BEGIN EXERCISE MATERIAL
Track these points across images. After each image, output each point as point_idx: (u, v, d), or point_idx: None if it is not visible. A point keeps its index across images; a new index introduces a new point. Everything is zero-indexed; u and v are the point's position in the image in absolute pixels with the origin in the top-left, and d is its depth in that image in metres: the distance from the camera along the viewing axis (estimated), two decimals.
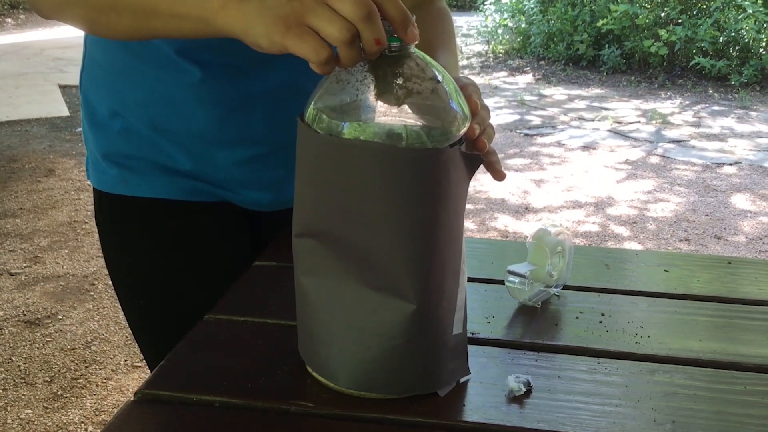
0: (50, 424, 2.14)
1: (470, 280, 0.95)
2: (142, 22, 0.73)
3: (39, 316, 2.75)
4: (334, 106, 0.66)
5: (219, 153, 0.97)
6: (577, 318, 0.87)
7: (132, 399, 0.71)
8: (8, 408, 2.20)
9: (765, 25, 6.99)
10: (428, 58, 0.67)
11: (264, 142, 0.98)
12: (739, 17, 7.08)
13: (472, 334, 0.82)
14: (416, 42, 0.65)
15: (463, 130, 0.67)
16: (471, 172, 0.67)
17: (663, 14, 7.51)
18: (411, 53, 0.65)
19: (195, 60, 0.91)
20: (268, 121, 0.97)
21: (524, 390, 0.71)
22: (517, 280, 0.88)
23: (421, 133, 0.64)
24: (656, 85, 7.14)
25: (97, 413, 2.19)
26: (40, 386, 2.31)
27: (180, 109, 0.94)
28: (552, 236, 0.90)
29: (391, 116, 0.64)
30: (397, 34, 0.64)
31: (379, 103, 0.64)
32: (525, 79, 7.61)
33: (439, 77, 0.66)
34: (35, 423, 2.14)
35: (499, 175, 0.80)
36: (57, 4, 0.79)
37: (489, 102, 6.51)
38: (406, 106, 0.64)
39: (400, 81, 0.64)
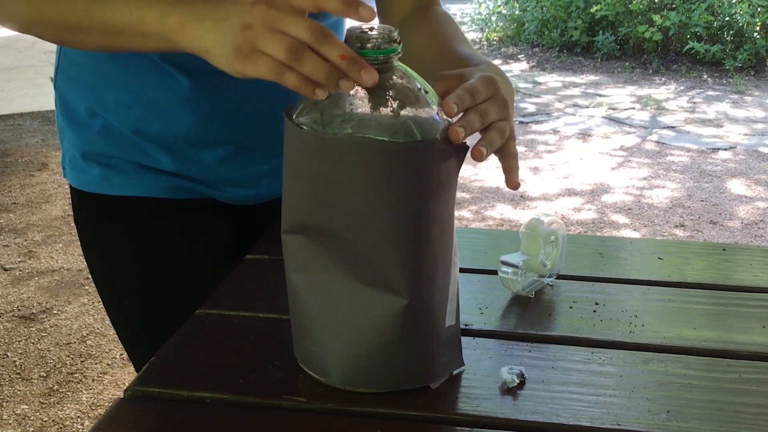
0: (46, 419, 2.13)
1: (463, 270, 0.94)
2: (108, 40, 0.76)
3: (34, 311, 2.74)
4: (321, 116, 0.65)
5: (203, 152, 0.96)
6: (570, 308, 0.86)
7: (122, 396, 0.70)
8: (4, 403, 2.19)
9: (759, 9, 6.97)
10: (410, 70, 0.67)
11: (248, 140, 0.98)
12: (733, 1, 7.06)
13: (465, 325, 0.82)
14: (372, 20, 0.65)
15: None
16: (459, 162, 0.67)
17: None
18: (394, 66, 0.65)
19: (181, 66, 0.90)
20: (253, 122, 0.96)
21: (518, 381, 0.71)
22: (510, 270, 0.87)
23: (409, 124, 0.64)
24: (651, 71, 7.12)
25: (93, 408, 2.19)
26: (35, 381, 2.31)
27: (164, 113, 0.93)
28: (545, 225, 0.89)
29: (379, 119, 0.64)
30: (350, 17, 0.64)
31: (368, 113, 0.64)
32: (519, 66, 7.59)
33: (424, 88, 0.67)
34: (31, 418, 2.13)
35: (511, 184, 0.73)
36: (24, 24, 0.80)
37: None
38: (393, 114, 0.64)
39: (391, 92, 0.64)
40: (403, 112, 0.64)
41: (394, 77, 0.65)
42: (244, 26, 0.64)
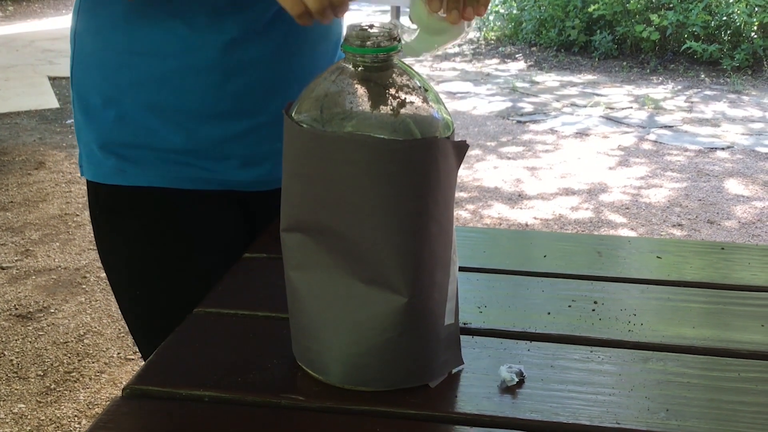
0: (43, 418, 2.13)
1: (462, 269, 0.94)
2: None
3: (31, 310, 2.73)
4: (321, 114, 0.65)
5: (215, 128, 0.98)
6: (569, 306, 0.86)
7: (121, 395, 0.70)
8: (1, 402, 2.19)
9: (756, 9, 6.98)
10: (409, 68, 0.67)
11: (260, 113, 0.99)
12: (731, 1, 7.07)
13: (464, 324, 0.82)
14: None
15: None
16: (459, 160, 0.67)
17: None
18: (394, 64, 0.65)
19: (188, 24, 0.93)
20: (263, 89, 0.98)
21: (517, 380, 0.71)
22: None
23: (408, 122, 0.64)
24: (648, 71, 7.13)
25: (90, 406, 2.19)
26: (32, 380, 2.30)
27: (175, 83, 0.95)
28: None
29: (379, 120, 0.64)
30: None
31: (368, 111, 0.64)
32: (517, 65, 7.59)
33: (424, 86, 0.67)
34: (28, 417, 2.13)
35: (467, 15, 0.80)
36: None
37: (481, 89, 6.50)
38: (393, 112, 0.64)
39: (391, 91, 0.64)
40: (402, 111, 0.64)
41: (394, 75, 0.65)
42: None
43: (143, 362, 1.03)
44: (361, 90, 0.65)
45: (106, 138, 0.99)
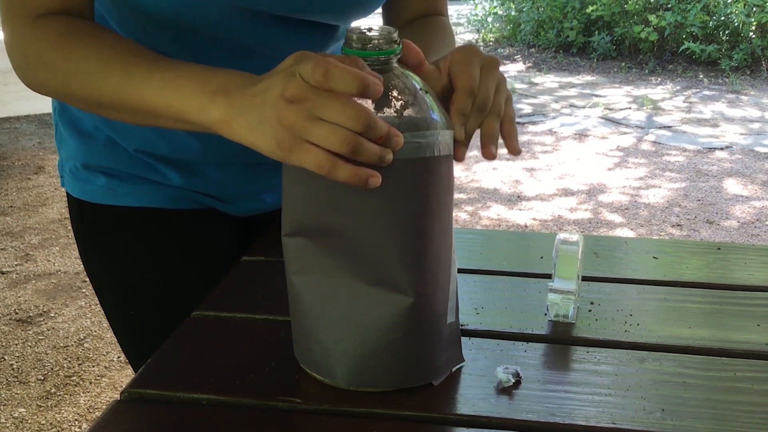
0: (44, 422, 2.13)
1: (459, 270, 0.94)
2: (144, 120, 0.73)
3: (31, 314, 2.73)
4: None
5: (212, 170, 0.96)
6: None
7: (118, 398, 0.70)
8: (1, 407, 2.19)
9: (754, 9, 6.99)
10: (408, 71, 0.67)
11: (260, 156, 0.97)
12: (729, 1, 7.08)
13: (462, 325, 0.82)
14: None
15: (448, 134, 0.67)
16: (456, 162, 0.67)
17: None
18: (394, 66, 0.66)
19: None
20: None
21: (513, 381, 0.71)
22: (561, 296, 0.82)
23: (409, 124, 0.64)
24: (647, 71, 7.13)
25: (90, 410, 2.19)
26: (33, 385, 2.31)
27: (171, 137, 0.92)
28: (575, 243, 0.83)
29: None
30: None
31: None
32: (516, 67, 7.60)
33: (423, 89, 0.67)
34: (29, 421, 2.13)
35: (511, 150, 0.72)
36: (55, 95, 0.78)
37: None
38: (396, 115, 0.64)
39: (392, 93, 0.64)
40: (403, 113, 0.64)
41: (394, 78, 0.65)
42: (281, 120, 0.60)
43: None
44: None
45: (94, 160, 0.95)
END EXERCISE MATERIAL
BEGIN EXERCISE MATERIAL
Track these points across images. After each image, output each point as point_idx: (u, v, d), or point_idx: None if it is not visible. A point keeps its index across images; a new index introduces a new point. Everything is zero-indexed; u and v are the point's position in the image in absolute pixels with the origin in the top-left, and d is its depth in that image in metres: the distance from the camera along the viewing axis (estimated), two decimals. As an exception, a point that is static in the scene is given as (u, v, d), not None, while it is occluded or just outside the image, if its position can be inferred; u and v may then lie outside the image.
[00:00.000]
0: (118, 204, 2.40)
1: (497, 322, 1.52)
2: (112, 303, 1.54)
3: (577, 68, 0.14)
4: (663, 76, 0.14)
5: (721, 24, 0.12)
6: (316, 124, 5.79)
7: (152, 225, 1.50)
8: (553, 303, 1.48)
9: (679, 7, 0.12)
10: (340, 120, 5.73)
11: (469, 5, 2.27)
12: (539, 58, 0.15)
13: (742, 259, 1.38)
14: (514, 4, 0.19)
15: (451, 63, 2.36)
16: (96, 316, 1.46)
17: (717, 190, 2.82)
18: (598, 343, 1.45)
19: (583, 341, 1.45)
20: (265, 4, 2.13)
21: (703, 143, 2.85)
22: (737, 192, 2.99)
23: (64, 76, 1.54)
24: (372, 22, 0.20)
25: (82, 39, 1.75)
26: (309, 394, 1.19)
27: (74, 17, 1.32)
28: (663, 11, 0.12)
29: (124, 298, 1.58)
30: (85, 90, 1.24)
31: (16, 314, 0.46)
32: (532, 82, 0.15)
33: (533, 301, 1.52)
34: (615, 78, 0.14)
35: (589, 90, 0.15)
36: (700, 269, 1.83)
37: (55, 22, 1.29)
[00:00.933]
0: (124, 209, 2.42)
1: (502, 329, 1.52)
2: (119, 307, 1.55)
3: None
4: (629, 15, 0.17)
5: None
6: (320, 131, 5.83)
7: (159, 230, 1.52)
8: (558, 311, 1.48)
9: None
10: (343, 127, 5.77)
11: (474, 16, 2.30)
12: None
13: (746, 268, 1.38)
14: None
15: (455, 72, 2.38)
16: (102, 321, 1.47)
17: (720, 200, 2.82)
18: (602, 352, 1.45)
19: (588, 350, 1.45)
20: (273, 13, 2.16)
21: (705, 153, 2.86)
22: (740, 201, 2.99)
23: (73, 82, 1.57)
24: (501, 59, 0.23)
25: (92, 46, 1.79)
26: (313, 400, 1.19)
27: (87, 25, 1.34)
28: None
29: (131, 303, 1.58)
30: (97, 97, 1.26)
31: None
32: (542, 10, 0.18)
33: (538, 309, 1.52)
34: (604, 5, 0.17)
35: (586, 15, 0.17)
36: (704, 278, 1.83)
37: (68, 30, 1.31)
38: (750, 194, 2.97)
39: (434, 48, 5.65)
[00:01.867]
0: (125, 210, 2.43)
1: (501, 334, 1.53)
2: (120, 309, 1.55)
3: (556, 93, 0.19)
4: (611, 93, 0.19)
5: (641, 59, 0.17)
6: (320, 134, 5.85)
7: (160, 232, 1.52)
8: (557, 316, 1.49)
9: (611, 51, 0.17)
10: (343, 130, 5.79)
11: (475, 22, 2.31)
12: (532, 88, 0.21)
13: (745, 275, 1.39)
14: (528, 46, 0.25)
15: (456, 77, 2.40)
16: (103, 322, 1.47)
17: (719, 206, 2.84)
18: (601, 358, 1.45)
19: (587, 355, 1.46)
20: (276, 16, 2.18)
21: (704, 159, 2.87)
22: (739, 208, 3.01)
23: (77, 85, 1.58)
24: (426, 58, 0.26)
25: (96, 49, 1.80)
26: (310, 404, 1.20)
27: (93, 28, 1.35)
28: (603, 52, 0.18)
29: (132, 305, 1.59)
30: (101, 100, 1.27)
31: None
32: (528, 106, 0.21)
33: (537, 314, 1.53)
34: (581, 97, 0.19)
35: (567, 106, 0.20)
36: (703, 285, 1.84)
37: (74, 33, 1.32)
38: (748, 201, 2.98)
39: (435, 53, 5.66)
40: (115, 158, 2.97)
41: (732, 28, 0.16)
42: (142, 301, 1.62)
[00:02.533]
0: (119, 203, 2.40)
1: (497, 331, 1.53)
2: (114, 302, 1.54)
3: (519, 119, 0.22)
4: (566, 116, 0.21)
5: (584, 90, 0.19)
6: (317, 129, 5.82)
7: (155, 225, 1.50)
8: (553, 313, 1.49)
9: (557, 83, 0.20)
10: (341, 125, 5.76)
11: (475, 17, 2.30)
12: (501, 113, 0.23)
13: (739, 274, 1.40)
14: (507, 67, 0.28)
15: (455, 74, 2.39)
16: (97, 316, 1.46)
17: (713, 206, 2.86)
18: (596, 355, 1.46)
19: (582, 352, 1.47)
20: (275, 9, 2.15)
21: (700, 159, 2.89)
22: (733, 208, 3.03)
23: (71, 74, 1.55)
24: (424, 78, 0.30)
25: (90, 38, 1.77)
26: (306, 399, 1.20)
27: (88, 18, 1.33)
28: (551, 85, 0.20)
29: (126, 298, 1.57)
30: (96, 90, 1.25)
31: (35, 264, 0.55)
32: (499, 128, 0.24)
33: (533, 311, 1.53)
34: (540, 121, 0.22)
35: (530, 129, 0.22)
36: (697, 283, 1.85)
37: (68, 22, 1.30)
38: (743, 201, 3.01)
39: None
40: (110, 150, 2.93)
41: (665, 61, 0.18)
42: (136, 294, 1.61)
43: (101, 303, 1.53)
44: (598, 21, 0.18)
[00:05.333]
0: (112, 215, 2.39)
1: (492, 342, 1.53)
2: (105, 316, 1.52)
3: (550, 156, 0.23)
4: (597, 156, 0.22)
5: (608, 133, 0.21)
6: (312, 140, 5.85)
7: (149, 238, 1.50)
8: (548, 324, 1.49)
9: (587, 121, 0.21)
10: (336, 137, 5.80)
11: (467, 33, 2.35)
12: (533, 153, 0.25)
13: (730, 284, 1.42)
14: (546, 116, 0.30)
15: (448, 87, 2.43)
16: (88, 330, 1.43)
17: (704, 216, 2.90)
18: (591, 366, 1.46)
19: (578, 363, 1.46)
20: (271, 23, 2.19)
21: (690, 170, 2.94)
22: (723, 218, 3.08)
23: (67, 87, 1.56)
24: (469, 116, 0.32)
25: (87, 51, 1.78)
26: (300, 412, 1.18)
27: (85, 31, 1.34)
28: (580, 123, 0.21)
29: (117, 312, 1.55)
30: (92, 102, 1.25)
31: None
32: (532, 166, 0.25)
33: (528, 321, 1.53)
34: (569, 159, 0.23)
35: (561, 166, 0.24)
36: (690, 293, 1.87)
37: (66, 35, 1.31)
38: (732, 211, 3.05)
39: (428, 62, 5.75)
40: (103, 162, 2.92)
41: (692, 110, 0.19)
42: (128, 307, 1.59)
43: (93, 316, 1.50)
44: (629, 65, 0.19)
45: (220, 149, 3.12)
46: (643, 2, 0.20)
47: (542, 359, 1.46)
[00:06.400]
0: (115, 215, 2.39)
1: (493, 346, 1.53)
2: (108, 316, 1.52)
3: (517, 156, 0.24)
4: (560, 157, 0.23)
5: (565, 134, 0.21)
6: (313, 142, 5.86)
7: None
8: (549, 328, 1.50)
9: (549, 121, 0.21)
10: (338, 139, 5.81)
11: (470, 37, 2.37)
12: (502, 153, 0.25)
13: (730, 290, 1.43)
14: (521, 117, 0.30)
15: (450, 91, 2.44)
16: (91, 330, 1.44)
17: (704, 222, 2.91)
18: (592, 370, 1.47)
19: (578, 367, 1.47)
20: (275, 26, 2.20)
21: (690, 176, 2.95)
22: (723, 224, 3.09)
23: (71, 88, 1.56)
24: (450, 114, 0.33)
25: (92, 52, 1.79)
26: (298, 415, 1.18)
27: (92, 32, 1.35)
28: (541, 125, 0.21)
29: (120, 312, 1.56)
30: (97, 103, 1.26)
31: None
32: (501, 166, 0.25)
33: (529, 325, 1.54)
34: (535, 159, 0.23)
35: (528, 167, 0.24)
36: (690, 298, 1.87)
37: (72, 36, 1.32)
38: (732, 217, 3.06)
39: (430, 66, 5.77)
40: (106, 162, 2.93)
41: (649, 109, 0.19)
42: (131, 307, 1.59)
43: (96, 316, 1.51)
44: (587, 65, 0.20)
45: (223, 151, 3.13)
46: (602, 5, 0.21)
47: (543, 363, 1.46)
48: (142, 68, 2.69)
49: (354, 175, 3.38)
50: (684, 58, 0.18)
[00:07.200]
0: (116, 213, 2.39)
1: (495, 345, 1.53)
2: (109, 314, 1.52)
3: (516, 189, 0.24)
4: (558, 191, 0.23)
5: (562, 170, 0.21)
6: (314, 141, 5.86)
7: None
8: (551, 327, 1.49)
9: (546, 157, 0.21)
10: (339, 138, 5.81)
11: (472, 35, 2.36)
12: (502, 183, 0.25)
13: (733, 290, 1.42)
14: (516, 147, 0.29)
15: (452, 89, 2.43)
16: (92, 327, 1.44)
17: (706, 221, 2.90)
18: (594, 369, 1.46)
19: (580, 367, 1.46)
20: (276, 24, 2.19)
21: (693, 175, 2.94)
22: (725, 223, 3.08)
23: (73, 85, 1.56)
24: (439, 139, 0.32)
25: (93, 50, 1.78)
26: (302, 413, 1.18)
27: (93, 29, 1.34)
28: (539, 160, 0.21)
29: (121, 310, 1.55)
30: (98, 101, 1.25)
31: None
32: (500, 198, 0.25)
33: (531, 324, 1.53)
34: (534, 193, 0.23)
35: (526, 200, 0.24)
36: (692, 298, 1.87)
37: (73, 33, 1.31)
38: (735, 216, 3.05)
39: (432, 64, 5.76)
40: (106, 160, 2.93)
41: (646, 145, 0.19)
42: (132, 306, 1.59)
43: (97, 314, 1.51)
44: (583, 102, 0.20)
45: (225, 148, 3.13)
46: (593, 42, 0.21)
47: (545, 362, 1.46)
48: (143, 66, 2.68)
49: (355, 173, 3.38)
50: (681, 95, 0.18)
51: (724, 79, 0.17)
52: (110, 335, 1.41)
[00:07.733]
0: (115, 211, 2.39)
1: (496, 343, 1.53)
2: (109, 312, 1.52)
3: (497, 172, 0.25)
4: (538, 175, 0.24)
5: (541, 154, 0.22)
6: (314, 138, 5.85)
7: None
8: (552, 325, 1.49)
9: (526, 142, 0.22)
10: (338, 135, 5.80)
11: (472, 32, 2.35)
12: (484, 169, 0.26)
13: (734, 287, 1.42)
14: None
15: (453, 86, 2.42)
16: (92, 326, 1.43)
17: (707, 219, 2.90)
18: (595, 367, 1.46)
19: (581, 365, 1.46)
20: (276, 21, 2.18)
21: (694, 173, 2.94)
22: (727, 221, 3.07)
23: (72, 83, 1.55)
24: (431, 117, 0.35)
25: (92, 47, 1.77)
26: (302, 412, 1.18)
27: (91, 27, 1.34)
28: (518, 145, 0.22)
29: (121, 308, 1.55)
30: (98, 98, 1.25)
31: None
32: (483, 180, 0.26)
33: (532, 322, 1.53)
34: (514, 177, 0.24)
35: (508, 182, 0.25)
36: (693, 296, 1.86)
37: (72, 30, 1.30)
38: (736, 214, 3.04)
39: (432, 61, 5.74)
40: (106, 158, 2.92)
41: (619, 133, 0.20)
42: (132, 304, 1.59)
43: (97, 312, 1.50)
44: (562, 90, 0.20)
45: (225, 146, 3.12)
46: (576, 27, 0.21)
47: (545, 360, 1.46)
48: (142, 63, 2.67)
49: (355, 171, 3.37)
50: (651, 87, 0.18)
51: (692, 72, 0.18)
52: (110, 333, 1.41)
END EXERCISE MATERIAL
BEGIN EXERCISE MATERIAL
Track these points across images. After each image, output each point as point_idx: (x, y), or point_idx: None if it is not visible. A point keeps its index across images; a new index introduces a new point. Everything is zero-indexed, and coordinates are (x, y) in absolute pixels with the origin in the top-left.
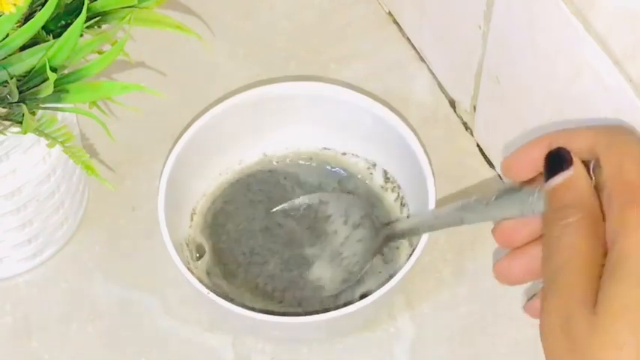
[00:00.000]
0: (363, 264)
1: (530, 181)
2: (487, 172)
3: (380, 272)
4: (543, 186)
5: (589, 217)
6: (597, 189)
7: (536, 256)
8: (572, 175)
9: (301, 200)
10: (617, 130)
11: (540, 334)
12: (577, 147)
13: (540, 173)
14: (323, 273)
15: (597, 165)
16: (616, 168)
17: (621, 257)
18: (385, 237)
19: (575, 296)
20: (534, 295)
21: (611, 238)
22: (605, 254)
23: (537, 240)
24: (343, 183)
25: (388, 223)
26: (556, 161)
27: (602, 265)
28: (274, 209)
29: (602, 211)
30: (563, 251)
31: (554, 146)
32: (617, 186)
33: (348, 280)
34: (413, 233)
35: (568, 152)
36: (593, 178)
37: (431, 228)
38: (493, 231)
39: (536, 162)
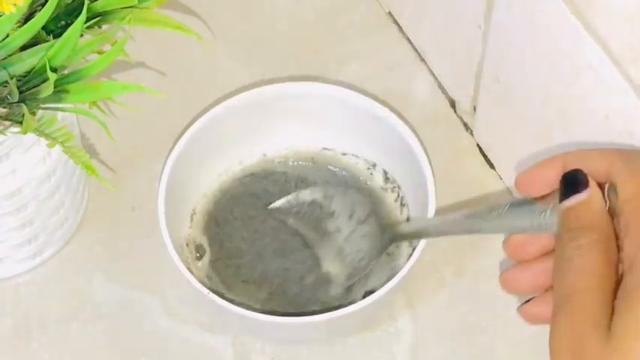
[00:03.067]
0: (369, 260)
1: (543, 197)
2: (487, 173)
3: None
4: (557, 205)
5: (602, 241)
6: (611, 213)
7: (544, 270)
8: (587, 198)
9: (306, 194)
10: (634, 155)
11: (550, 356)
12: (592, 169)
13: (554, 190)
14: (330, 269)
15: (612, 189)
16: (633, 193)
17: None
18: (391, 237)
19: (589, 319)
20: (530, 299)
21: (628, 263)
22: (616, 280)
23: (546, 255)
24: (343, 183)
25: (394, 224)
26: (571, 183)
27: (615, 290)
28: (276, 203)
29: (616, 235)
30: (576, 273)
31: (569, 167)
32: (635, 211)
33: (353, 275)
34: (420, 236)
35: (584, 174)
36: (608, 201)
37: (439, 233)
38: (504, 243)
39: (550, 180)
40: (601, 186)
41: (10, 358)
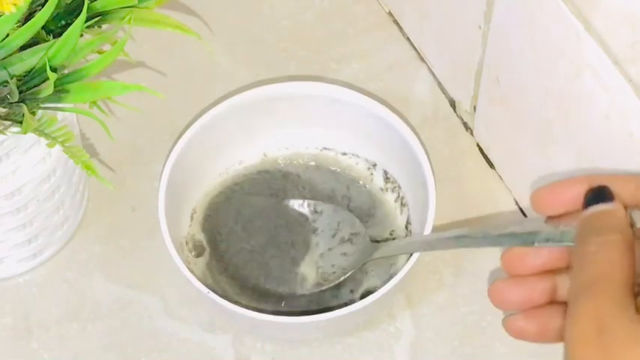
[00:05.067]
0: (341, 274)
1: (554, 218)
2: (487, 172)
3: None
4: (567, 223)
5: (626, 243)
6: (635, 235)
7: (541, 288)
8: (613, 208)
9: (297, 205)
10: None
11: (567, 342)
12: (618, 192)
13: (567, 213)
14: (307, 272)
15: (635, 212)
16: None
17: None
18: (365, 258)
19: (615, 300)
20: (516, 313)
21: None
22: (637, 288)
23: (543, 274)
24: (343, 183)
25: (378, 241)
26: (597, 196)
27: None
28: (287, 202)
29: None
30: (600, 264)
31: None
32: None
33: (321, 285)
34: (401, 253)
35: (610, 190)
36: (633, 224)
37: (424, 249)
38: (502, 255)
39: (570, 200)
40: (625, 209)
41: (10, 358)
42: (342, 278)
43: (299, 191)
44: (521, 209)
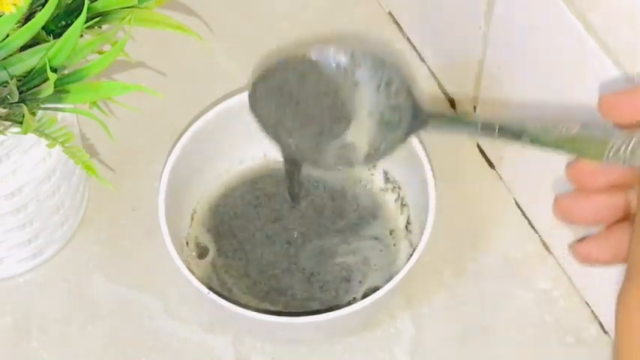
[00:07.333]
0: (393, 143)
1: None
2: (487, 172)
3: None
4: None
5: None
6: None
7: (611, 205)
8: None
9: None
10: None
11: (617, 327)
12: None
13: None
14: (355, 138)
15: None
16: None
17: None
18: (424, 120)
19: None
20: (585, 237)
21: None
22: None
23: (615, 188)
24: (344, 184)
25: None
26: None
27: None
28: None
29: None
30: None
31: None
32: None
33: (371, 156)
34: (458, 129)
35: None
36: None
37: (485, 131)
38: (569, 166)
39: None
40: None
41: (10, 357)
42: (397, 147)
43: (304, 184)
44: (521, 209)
END EXERCISE MATERIAL
From the listing above, collect each line in which the string "Everything" appears.

▶ [SOLUTION]:
Track these points across images. After each image, output each point as point_idx: (u, v, d), or point_idx: None if it is not visible. A point keeps its index across images; a new index introduces a new point. Everything is zero-indexed; u and v are the point's position in the image in absolute pixels with the origin in the top-left, and d is its depth in that image in metres: the distance from the camera along the viewing axis (estimated), two decimals.
Track these points across images. After each image, output each point as point_idx: (u, v, d), or point_idx: None if it is not visible. A point keeps its index across images; a new index introduces a new point. Everything is zero-indexed; u and v are the point's position in the image in absolute pixels with the origin in the top-left, and d is its depth in that image in metres: the distance from the camera along the viewing axis (estimated), two decimals. As an exception, a point that is static in the scene is given as (u, v, d), not None, while it is occluded or just outside the image, if its position can be inferred; u and v may then lie outside the image.
Track these points across images. After each image, output each point as point_idx: (x, y), or point_idx: None if it is not visible. A point keeps its index across images; a new index introduces a new point. Everything is zero-indexed, and coordinates are (x, y) in absolute pixels with the origin in the top-left.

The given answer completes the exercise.